Bryan Cohen Nov. 5, 2012, 7:12pm

CHARLOTTE, N.C. (Legal Newsline) - North Carolina Attorney General Roy Cooper announced a $60,000 court order on Monday against a Charlotte-based tax preparer that allegedly filed customers' taxes without their permission and charged significant fees.

Under the terms of a consent judgment, Eden Kidane and the three Instant Tax Service branches she owns in Gastonia and Charlotte must reform their practices and pay $60,000 worth of consumer refunds, enforcement efforts and consumer education.

"Misleading consumers and then overcharging them is no way to do business," Cooper said. "We will continue to work to stop bad practices and win money back for consumers."

The judgment permanently bars Kidane and her stores from filing tax returns without the authorization of consumers or filing tax returns using a paystub as opposed to a W-2 and misleading consumers. The tax preparation locations must also disclose to consumers, in writing and orally, all service fees and must post fees where potential customers can see them. The defendants are also banned from making holiday, paystub and instant cash advance type loans and may not misrepresent the cost, timing, eligibility, amount or terms for any refund anticipation loans.

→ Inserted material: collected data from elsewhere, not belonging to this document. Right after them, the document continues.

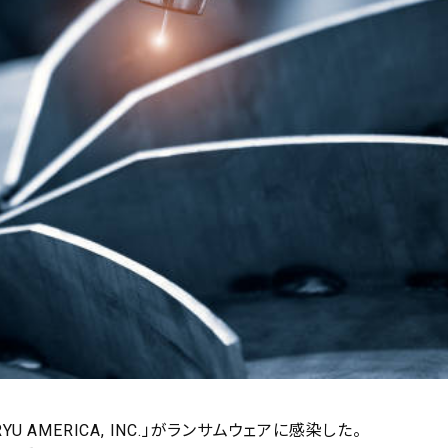
AMERICA, INC.」がランサムウェアに感染した。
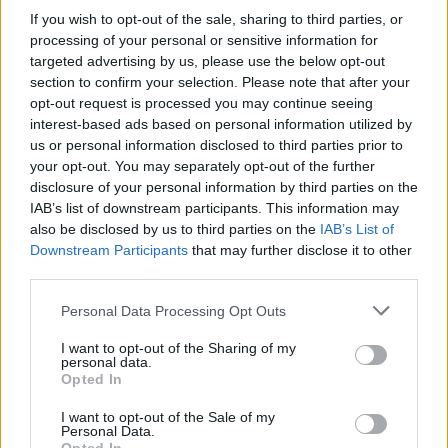
RADDOPPIA
If you wish to opt-out of the sale, sharing to third parties, or
ONLINE
processing of your personal or sensitive information for
EDITION
che
targeted advertising by us, please use the below opt-out
continua ad
section to confirm your selection. Please note that after your
opt-out request is processed you may continue seeing
essere
interest-based ads based on personal information utilized by
privilegiata.
us or personal information disclosed to third parties prior to
your opt-out. You may separately opt-out of the further
L’offerta è disponibile per chi attiva una nuova SIM o Passa a
disclosure of your personal information by third parties on the
IAB’s list of downstream participants. This information may
Wind da canale e- commerce wind.it sia nella modalità pick&pay
also be disclosed by us to third parties on the
IAB’s List of
che full online.
Downstream Participants
that may further disclose it to other
third parties.
Prevede minuti illimitati, 1000 SMS, 10 GIGA FULL SPEED a
10 €
Personal Data Processing Opt Outs
al mese per 6 mesi.
I want to opt-out of the Sharing of my
personal data.
Attenzione.
Attivazione di 9€ invece di 25 € con SIM attiva per
Opted In
24 mesi, in caso contrario, addebito dei restanti 16 euro.
I want to opt-out of the Sale of my
Al termine del periodo promozionale
l’ offerta resta attiva con
Personal Data.
minuti illimitati, 500 SMS e 5 GIGA a 10 € al mese.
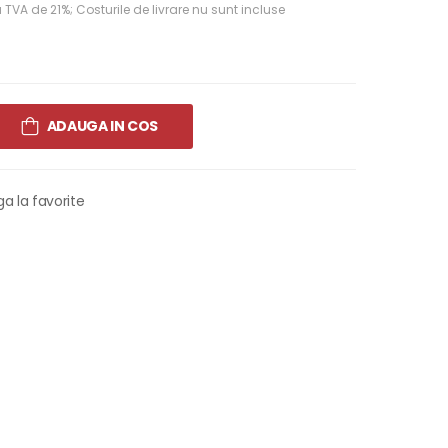
a TVA de 21%; Costurile de livrare nu sunt incluse
ADAUGA IN COS
a la favorite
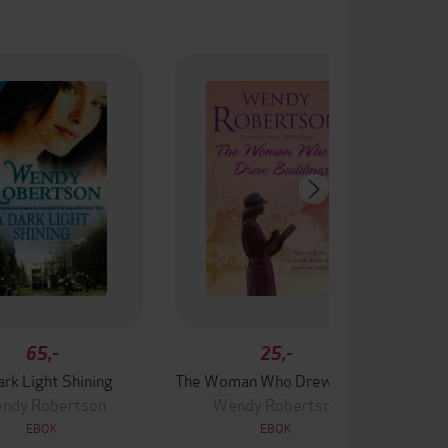
65,-
25,-
rk Light Shining
The Woman Who Drew Buildings
ndy Robertson
Wendy Robertson
EBOK
EBOK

Cooper filed a lawsuit against Instant Tax Service in March after receiving 116 consumer complaints related to issues with the company's tax preparation work. His office won a temporary court order to stop the problematic practices.

Instant Tax Service ran radio and television advertisements in the Charlotte area beginning in December. The ads offered up to $1,000 loans that required only a paystub. Customers alleged that they received loans for $50 or $100 before the Instant Tax Service filed their tax returns without their permission. The tax provider allegedly charged consumers $700 to $800 in fees for work that would have cost approximately $200 when done by other national tax preparers.

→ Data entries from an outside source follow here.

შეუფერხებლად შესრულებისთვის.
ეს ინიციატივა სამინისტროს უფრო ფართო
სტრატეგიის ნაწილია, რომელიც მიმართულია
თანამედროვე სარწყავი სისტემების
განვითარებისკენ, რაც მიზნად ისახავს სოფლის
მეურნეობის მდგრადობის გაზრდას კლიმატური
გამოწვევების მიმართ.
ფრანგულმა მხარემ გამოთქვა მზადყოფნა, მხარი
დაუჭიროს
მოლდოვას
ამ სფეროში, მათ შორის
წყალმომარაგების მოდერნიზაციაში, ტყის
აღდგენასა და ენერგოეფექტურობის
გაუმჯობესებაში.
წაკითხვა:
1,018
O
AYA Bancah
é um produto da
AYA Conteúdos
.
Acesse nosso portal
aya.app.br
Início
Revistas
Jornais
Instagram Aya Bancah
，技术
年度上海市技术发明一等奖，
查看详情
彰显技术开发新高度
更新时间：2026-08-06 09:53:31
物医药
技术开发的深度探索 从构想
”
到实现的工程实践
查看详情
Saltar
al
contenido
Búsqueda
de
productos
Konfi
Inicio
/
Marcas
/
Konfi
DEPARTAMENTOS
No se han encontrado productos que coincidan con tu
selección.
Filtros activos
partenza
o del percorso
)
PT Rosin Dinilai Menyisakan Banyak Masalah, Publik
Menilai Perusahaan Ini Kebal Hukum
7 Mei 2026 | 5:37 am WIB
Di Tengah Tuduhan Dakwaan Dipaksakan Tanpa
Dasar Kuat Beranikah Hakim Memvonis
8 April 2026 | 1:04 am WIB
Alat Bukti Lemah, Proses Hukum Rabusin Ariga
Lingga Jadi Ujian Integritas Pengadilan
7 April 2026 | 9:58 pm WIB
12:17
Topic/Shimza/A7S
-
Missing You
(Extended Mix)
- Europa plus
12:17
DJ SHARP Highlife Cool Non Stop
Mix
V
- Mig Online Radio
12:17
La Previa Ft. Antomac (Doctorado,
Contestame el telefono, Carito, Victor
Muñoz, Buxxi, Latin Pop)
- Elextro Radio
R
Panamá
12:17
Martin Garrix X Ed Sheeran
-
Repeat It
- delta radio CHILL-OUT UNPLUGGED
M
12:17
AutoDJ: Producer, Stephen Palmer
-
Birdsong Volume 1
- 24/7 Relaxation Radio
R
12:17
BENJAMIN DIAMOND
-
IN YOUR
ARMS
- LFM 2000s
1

Instant Tax Service representatives also allegedly failed to answer telephone calls and made consumers stand outside of their office for hours without answering questions.

"Many of us need a little help at tax time, but do your homework before you pay anyone to do your taxes," Cooper said. "People who work on your taxes will have access to your personal financial information, so check them out thoroughly."